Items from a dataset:
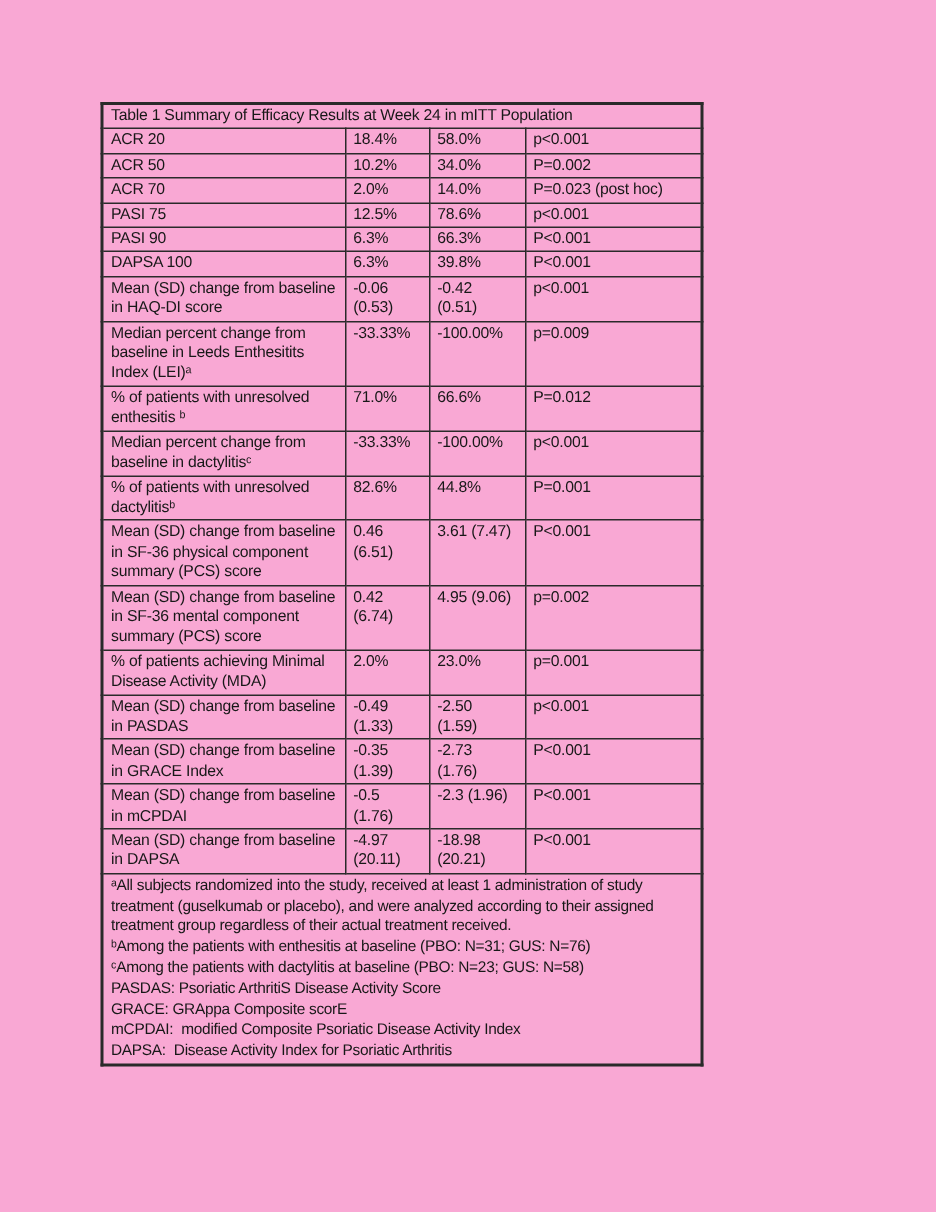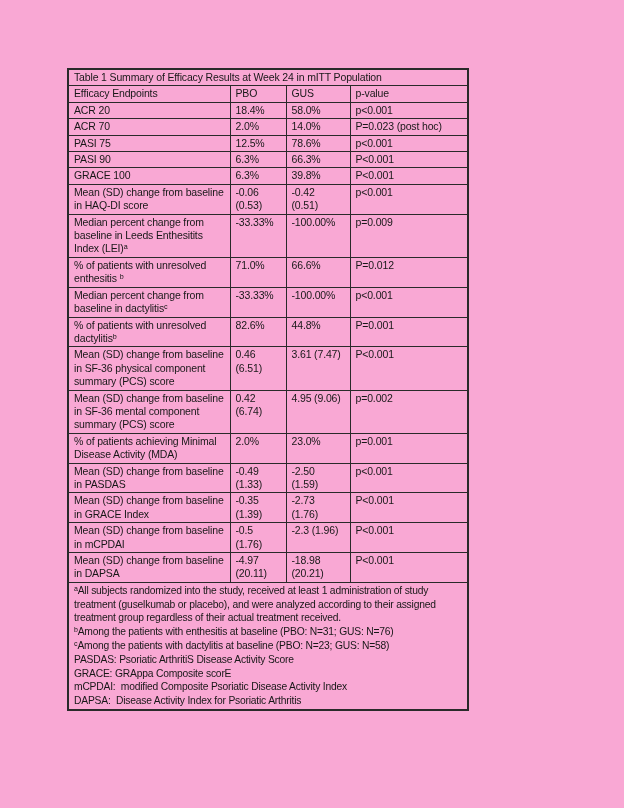--- a/index.html
+++ b/index.html
@@ -59,34 +59,34 @@
     <colgroup>
       <col style="width:162px">
       <col style="width:56px">
       <col style="width:64px">
       <col style="width:118px">
     </colgroup>
     <tbody id="table-body">
       <tr>
         <td colspan="4" class="title-cell">Table 1 Summary of Efficacy Results at Week 24 in mITT Population</td>
       </tr>
-      <tr>
-        <td>Efficacy Endpoints</td>
-        <td>PBO</td>
-        <td>GUS</td>
-        <td>p-value</td>
-      </tr>
 
   <tr>
     <td>ACR 20</td>
     <td>18.4%</td>
     <td>58.0%</td>
     <td>p&lt;0.001</td>
   </tr>
 
+  <tr>
+    <td>ACR 50</td>
+    <td>10.2%</td>
+    <td>34.0%</td>
+    <td>P=0.002</td>
+  </tr>
 
   <tr>
     <td>ACR 70</td>
     <td>2.0%</td>
     <td>14.0%</td>
     <td>P=0.023 (post hoc)</td>
   </tr>
 
   <tr>
     <td>PASI 75</td>
@@ -96,21 +96,21 @@
   </tr>
 
   <tr>
     <td>PASI 90</td>
     <td>6.3%</td>
     <td>66.3%</td>
     <td>P&lt;0.001</td>
   </tr>
 
   <tr>
-    <td>GRACE 100</td>
+    <td>DAPSA 100</td>
     <td>6.3%</td>
     <td>39.8%</td>
     <td>P&lt;0.001</td>
   </tr>
 
   <tr>
     <td>Mean (SD) change from baseline
 in HAQ-DI score</td>
     <td>-0.06
 (0.53)</td>

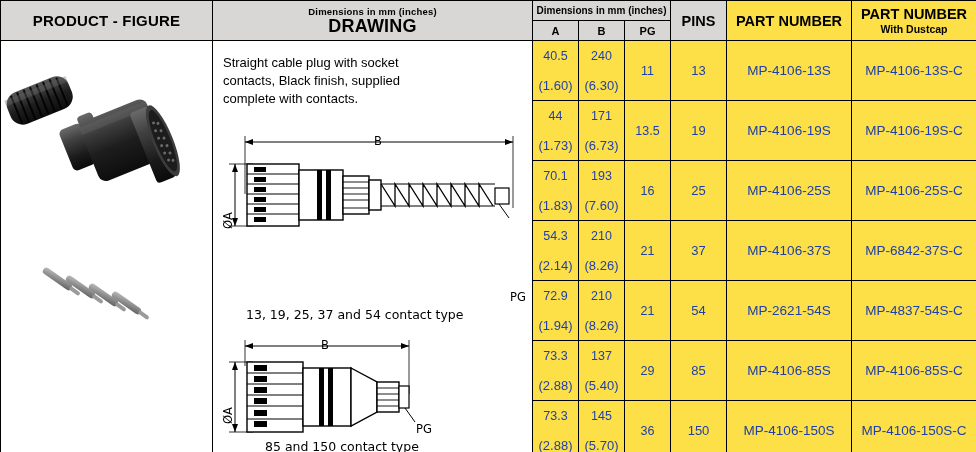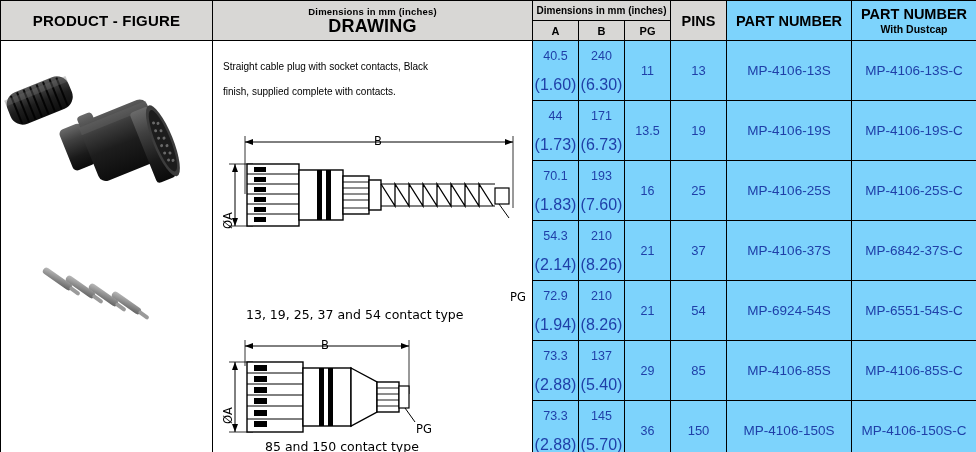--- a/index.html
+++ b/index.html
@@ -10,21 +10,21 @@
   body {
     font-family: "Liberation Sans", sans-serif;
     color: #000000;
   }
   #sheet {
     position: relative;
     width: 976px;
     height: 452px;
     box-sizing: border-box;
     overflow: hidden;
-    background: #7dd3fc;
+    background: #fde047;
   }
   table.spec {
     border-collapse: collapse;
     width: 976px;
     height: 452px;
     table-layout: fixed;
   }
   table.spec td, table.spec th {
     border: 1px solid #000000;
     padding: 0;
@@ -62,21 +62,21 @@
     font-size: 13.5px;
     font-weight: normal;
     white-space: nowrap;
   }
   .num-mm {
     color: #1f3fa8;
     font-size: 12.5px;
   }
   .num-in {
     color: #1f3fa8;
-    font-size: 16px;
+    font-size: 13px;
   }
   .num-plain {
     color: #1f3fa8;
     font-size: 12.5px;
   }
   .pins {
     color: #1f3fa8;
     font-size: 13px;
   }
   .hdr-partnum {
@@ -103,22 +103,22 @@
   
   .drawing-cell {
     position: relative;
     vertical-align: top;
     background: #ffffff;
   }
   .desc-text {
     position: absolute;
     left: 10px;
     top: 10px;
-    font-size: 10px;
-    line-height: 25px;
+    font-size: 13px;
+    line-height: 18px;
     text-align: left;
     width: 210px;
   }
   .caption {
     position: absolute;
     font-size: 12.5px;
     font-family: "DejaVu Sans", sans-serif;
     white-space: nowrap;
     text-align: center;
   }
@@ -419,22 +419,22 @@
     <tr>
       <td class="num-in" style="height:30px;border-top:none">(2.14)</td>
       <td class="num-in" style="border-top:none">(8.26)</td>
     </tr>
 
     <tr>
       <td class="num-mm" style="height:29px;border-bottom:none">72.9</td>
       <td class="num-mm" style="border-bottom:none">210</td>
       <td class="num-plain" rowspan="2">21</td>
       <td class="pins" rowspan="2">54</td>
-      <td class="partnum" rowspan="2">MP-6924-54S</td>
-      <td class="partnum" rowspan="2">MP-6551-54S-C</td>
+      <td class="partnum" rowspan="2">MP-2621-54S</td>
+      <td class="partnum" rowspan="2">MP-4837-54S-C</td>
     </tr>
     <tr>
       <td class="num-in" style="height:30px;border-top:none">(1.94)</td>
       <td class="num-in" style="border-top:none">(8.26)</td>
     </tr>
 
     <tr>
       <td class="num-mm" style="height:29px;border-bottom:none">73.3</td>
       <td class="num-mm" style="border-bottom:none">137</td>
       <td class="num-plain" rowspan="2">29</td>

REQUIRED WORK: Determine how many lines in the data above include the word "rowspan", and state that number only.

SOLUTION FOR THIS PROBLEM: 7